» **Task directions**
Find the line in the entries below that contains "panna, började". Repeat it exactly, and every line after it through the line that contains "willekeurig medium".

[Collected data]
----------------
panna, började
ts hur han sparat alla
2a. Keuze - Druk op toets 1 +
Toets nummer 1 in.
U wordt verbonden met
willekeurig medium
----------------
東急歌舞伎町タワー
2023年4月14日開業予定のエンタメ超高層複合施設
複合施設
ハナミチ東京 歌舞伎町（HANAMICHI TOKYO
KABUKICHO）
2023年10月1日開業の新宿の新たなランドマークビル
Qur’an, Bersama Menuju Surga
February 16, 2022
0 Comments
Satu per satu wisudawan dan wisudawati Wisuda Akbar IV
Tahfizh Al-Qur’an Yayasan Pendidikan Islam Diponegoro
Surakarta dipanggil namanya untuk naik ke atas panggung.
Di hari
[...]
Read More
----------------
» **Solution**
panna, började
ts hur han sparat alla
2a. Keuze - Druk op toets 1 +
Toets nummer 1 in.
U wordt verbonden met
willekeurig medium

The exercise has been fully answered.